• **What you should do**: Each entry below needs to be transcribed verbatim; the images should not appear.

• **Data shown**:
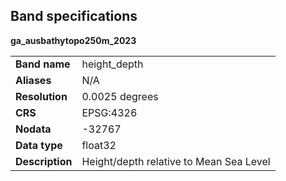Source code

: ## Band specifications

**ga_ausbathytopo250m_2023**

|                 |                                        |
|-----------------|----------------------------------------|
| **Band name**   | height_depth                           |
| **Aliases**     | N/A                                    |
| **Resolution**  | 0.0025 degrees                         |
| **CRS**         | EPSG:4326                              |
| **Nodata**      | -32767                                 |
| **Data type**   | float32                                |
| **Description** | Height/depth relative to Mean Sea Level |


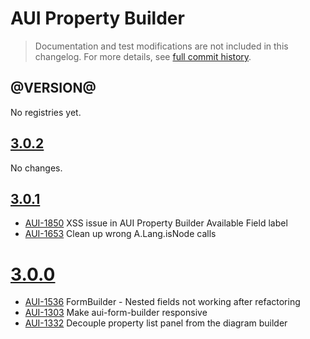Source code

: # AUI Property Builder

> Documentation and test modifications are not included in this changelog. For more details, see [full commit history](https://github.com/liferay/alloy-ui/commits/master/src/aui-property-builder).

## @VERSION@

No registries yet.

## [3.0.2](https://github.com/liferay/alloy-ui/releases/tag/3.0.2)

No changes.

## [3.0.1](https://github.com/liferay/alloy-ui/releases/tag/3.0.1)

* [AUI-1850](https://issues.liferay.com/browse/AUI-1850) XSS issue in AUI Property Builder Available Field label
* [AUI-1653](https://issues.liferay.com/browse/AUI-1653) Clean up wrong A.Lang.isNode calls

# [3.0.0](https://github.com/liferay/alloy-ui/releases/tag/3.0.0)

* [AUI-1536](https://issues.liferay.com/browse/AUI-1536) FormBuilder - Nested fields not working after refactoring
* [AUI-1303](https://issues.liferay.com/browse/AUI-1303) Make aui-form-builder responsive
* [AUI-1332](https://issues.liferay.com/browse/AUI-1332) Decouple property list panel from the diagram builder
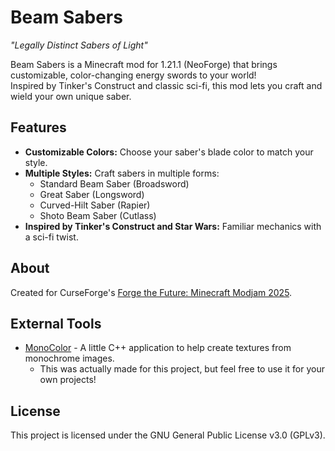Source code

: # Beam Sabers
*"Legally Distinct Sabers of Light"*  

Beam Sabers is a Minecraft mod for 1.21.1 (NeoForge) that brings customizable, color-changing energy swords to your world!   
Inspired by Tinker's Construct and classic sci-fi, this mod lets you craft and wield your own unique saber.

## Features
- **Customizable Colors:** Choose your saber's blade color to match your style.  
- **Multiple Styles:** Craft sabers in multiple forms:  
  - Standard Beam Saber (Broadsword)
  - Great Saber (Longsword)
  - Curved-Hilt Saber (Rapier)
  - Shoto Beam Saber (Cutlass)
- **Inspired by Tinker's Construct and Star Wars:** Familiar mechanics with a sci-fi twist.  

## About
Created for CurseForge's [Forge the Future: Minecraft Modjam 2025](https://mod.curseforge.com/minecraft-modjam/).  

## External Tools
- [MonoColor](https://github.com/scalar-studios/MonoColor) - A little C++ application to help create textures from monochrome images.  
  - This was actually made for this project, but feel free to use it for your own projects!  

## License
This project is licensed under the GNU General Public License v3.0 (GPLv3).  
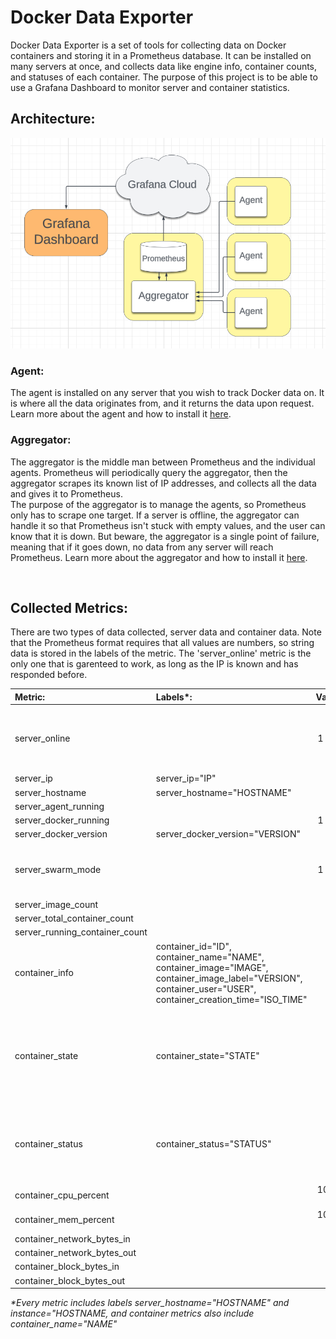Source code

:# Docker Data Exporter

Docker Data Exporter is a set of tools for collecting data on Docker containers and storing it in a Prometheus database. It can be installed on many servers at once, and collects data like engine info, container counts, and statuses of each container. The purpose of this project is to be able to use a Grafana Dashboard to monitor server and container statistics.

## Architecture:

![Architecture diagram](./images/diagram.png)

### Agent:

The agent is installed on any server that you wish to track Docker data on. It is where all the data originates from, and it returns the data upon request. Learn more about the agent and how to install it [here](./agent/README.md).

### Aggregator:

The aggregator is the middle man between Prometheus and the individual agents. Prometheus will periodically query the aggregator, then the aggregator scrapes its known list of IP addresses, and collects all the data and gives it to Prometheus.  
The purpose of the aggregator is to manage the agents, so Prometheus only has to scrape one target. If a server is offline, the aggregator can handle it so that Prometheus isn't stuck with empty values, and the user can know that it is down. But beware, the aggregator is a single point of failure, meaning that if it goes down, no data from any server will reach Prometheus. Learn more about the aggregator and how to install it [here](./aggregator/README.md).

</br>

## Collected Metrics:

There are two types of data collected, server data and container data. Note that the Prometheus format requires that all values are numbers, so string data is stored in the labels of the metric. The 'server_online' metric is the only one that is garenteed to work, as long as the IP is known and has responded before. 

| Metric: | Labels*: | Value: | Notes: |
| :- | :- | -: | :- |
| server_online | | 1 or 0 | Only works if agent has responded before and is known
| server_ip | server_ip="IP" | 1 | |
| server_hostname | server_hostname="HOSTNAME" | 1 | |
| server_agent_running | | 1 | |
| server_docker_running | | 1 or 0 | |
| server_docker_version | server_docker_version="VERSION" | 1 | |
| server_swarm_mode | | 1 or 0 | See [Docker swarm mode overview](#https://docs.docker.com/engine/swarm/) |
| server_image_count | | ≥ 0 |
| server_total_container_count | | ≥ 0 | |
| server_running_container_count | | ≥ 0 | |
| container_info | container_id="ID", container_name="NAME", container_image="IMAGE", container_image_label="VERSION", container_user="USER", container_creation_time="ISO_TIME"| 1 | |
| container_state | container_state="STATE" | 1 | State can be 'created', 'restarting', 'running', 'removing', 'paused', 'exited', or 'dead' |
| container_status | container_status="STATUS" | 1 | Status includes info about state and uptime, e.g. "Up 30 minutes"
| container_cpu_percent | | 100 - 0 | |
| container_mem_percent | | 100 - 0 | |
| container_network_bytes_in | | ≥ 0 | |
| container_network_bytes_out | | ≥ 0 | |
| container_block_bytes_in | | ≥ 0 | |
| container_block_bytes_out | | ≥ 0 | |

_*Every metric includes labels server_hostname="HOSTNAME" and instance="HOSTNAME, and container metrics also include container_name="NAME"_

• **Answer section**:
Source code

: ## Band specifications

**ga_ausbathytopo250m_2023**

|                 |                                        |
|-----------------|----------------------------------------|
| **Band name**   | height_depth                           |
| **Aliases**     | N/A                                    |
| **Resolution**  | 0.0025 degrees                         |
| **CRS**         | EPSG:4326                              |
| **Nodata**      | -32767                                 |
| **Data type**   | float32                                |
| **Description** | Height/depth relative to Mean Sea Level |


Source code

: # AUI Property Builder

> Documentation and test modifications are not included in this changelog. For more details, see [full commit history](https://github.com/liferay/alloy-ui/commits/master/src/aui-property-builder).

## @VERSION@

No registries yet.

## [3.0.2](https://github.com/liferay/alloy-ui/releases/tag/3.0.2)

No changes.

## [3.0.1](https://github.com/liferay/alloy-ui/releases/tag/3.0.1)

* [AUI-1850](https://issues.liferay.com/browse/AUI-1850) XSS issue in AUI Property Builder Available Field label
* [AUI-1653](https://issues.liferay.com/browse/AUI-1653) Clean up wrong A.Lang.isNode calls

# [3.0.0](https://github.com/liferay/alloy-ui/releases/tag/3.0.0)

* [AUI-1536](https://issues.liferay.com/browse/AUI-1536) FormBuilder - Nested fields not working after refactoring
* [AUI-1303](https://issues.liferay.com/browse/AUI-1303) Make aui-form-builder responsive
* [AUI-1332](https://issues.liferay.com/browse/AUI-1332) Decouple property list panel from the diagram builder
Source code

: # Beam Sabers
*"Legally Distinct Sabers of Light"*  

Beam Sabers is a Minecraft mod for 1.21.1 (NeoForge) that brings customizable, color-changing energy swords to your world!   
Inspired by Tinker's Construct and classic sci-fi, this mod lets you craft and wield your own unique saber.

## Features
- **Customizable Colors:** Choose your saber's blade color to match your style.  
- **Multiple Styles:** Craft sabers in multiple forms:  
  - Standard Beam Saber (Broadsword)
  - Great Saber (Longsword)
  - Curved-Hilt Saber (Rapier)
  - Shoto Beam Saber (Cutlass)
- **Inspired by Tinker's Construct and Star Wars:** Familiar mechanics with a sci-fi twist.  

## About
Created for CurseForge's [Forge the Future: Minecraft Modjam 2025](https://mod.curseforge.com/minecraft-modjam/).  

## External Tools
- [MonoColor](https://github.com/scalar-studios/MonoColor) - A little C++ application to help create textures from monochrome images.  
  - This was actually made for this project, but feel free to use it for your own projects!  

## License
This project is licensed under the GNU General Public License v3.0 (GPLv3).  
Source code

:# Docker Data Exporter

Docker Data Exporter is a set of tools for collecting data on Docker containers and storing it in a Prometheus database. It can be installed on many servers at once, and collects data like engine info, container counts, and statuses of each container. The purpose of this project is to be able to use a Grafana Dashboard to monitor server and container statistics.

## Architecture:

![Architecture diagram](./images/diagram.png)

### Agent:

The agent is installed on any server that you wish to track Docker data on. It is where all the data originates from, and it returns the data upon request. Learn more about the agent and how to install it [here](./agent/README.md).

### Aggregator:

The aggregator is the middle man between Prometheus and the individual agents. Prometheus will periodically query the aggregator, then the aggregator scrapes its known list of IP addresses, and collects all the data and gives it to Prometheus.  
The purpose of the aggregator is to manage the agents, so Prometheus only has to scrape one target. If a server is offline, the aggregator can handle it so that Prometheus isn't stuck with empty values, and the user can know that it is down. But beware, the aggregator is a single point of failure, meaning that if it goes down, no data from any server will reach Prometheus. Learn more about the aggregator and how to install it [here](./aggregator/README.md).

</br>

## Collected Metrics:

There are two types of data collected, server data and container data. Note that the Prometheus format requires that all values are numbers, so string data is stored in the labels of the metric. The 'server_online' metric is the only one that is garenteed to work, as long as the IP is known and has responded before. 

| Metric: | Labels*: | Value: | Notes: |
| :- | :- | -: | :- |
| server_online | | 1 or 0 | Only works if agent has responded before and is known
| server_ip | server_ip="IP" | 1 | |
| server_hostname | server_hostname="HOSTNAME" | 1 | |
| server_agent_running | | 1 | |
| server_docker_running | | 1 or 0 | |
| server_docker_version | server_docker_version="VERSION" | 1 | |
| server_swarm_mode | | 1 or 0 | See [Docker swarm mode overview](#https://docs.docker.com/engine/swarm/) |
| server_image_count | | ≥ 0 |
| server_total_container_count | | ≥ 0 | |
| server_running_container_count | | ≥ 0 | |
| container_info | container_id="ID", container_name="NAME", container_image="IMAGE", container_image_label="VERSION", container_user="USER", container_creation_time="ISO_TIME"| 1 | |
| container_state | container_state="STATE" | 1 | State can be 'created', 'restarting', 'running', 'removing', 'paused', 'exited', or 'dead' |
| container_status | container_status="STATUS" | 1 | Status includes info about state and uptime, e.g. "Up 30 minutes"
| container_cpu_percent | | 100 - 0 | |
| container_mem_percent | | 100 - 0 | |
| container_network_bytes_in | | ≥ 0 | |
| container_network_bytes_out | | ≥ 0 | |
| container_block_bytes_in | | ≥ 0 | |
| container_block_bytes_out | | ≥ 0 | |

_*Every metric includes labels server_hostname="HOSTNAME" and instance="HOSTNAME, and container metrics also include container_name="NAME"_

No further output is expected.